Here are more quotes from the AAMC findings:
- Given the small scale of changes in the number of applicants year to year, there was only a small effect observed in abortion-ban states from 2021-2022 to 2022-2023.
- All residency positions in OB/GYN were filled this year and with a similar number of U.S. MD seniors as last year.
- Most large specialties also filled at rates similar to previous years, with the exception of emergency medicine (which saw a significant decrease in the number of U.S. MD senior applicants nationwide).
- Nationally, the number of residency applicants continues to exceed the number of training slots available, so residency programs in states with complete abortion bans may continue to fill their residency programs.
In other words, if Dobbs had an effect on applications, it was a small variation in who was applying where, and didn’t actually decrease the number of OBGYN residency positions filled in any states.
Any word from doctors who don’t happen to be abortion activists?

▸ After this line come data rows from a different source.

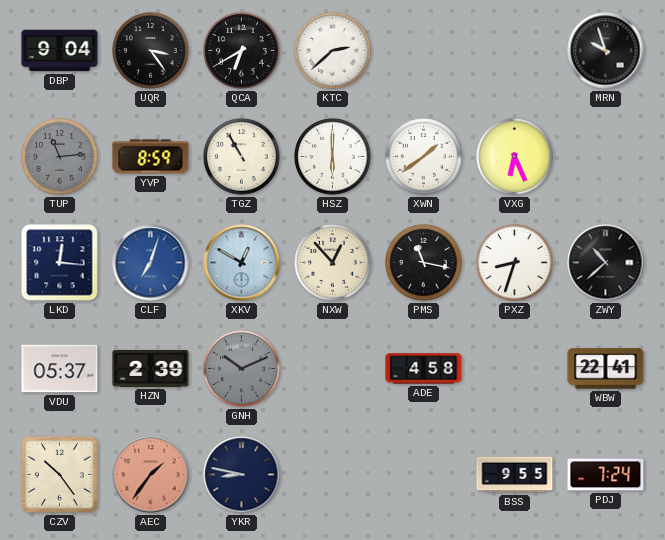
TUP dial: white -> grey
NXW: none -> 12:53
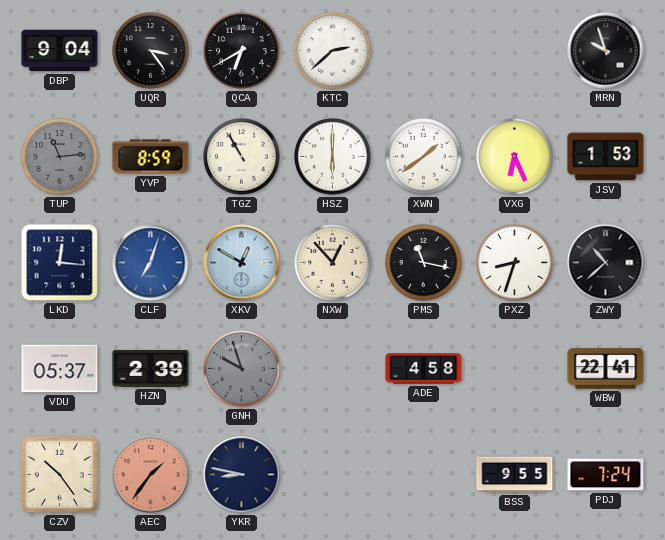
JSV: none -> 1:53
GNH: 10:11 -> 9:57
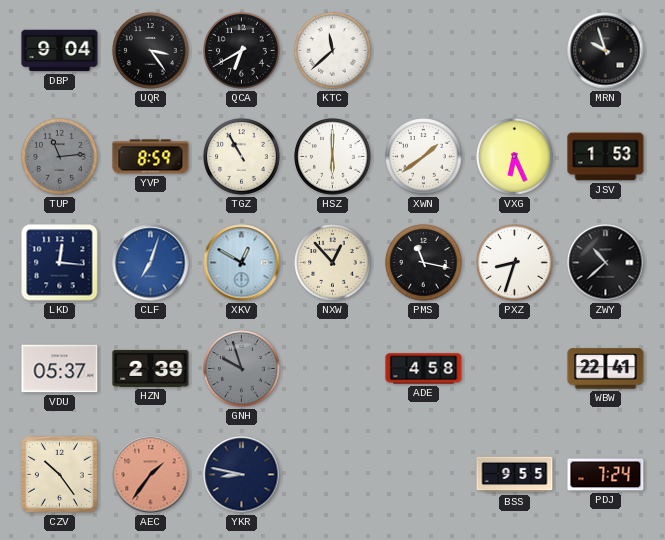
KTC: 2:38 -> 11:38
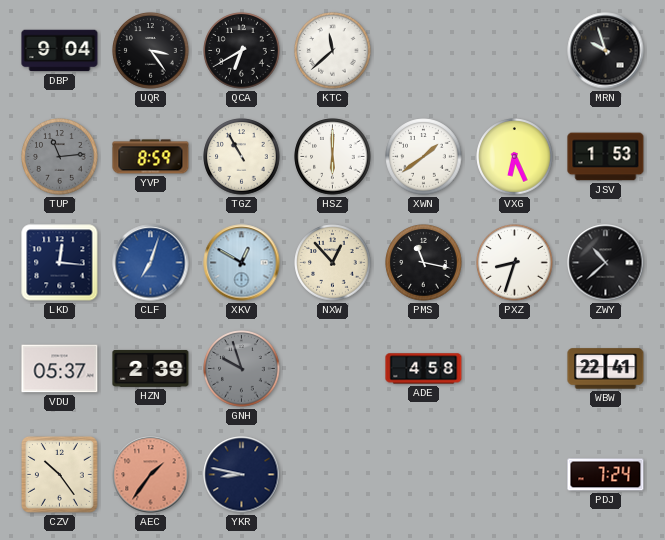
BSS: 9:55 -> none
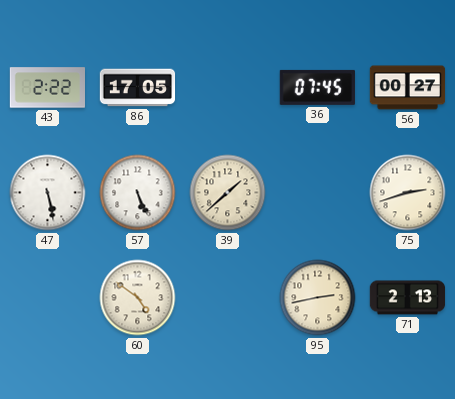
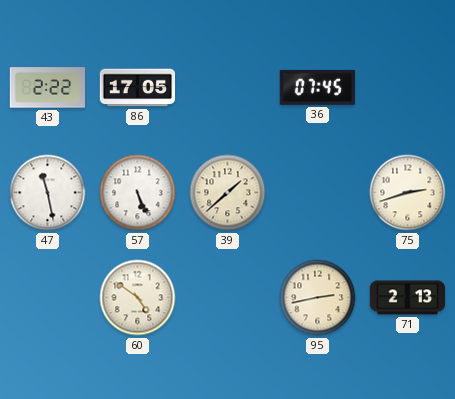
56: 00:27 -> none
47: 5:28 -> 11:28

Landecker’s article includes quotes from the current Executive Director, the Board President, and the President-Elect of Medical Students for Choice, as well as the deputy director of programs for Nurses for Sexual and Reproductive Health (which offers “the nation’s only hands-on abortion-training residency for registered nurses.”)
How does Landecker describe the perspectives of physicians and medical students who oppose abortion, or who at least aren’t specifically pro-choice activists?
She doesn’t. As far as we can tell from this article, they don’t exist.
*Here Landecker links to the infamous New Yorker article that implied a Texas mother died without access to abortion, mentioning only near the end of the lengthy piece that the mother had specified that, should there be an emergency, she wanted her unborn daughter’s life prioritized over her own.
**The Bixby Center’s website describes the organization as “one of the few research institutions to unflinchingly address abortion” and emphasizes the org’s work to expand the workforce of abortion providers, expand abortion access internationally, and create new methods of abortion.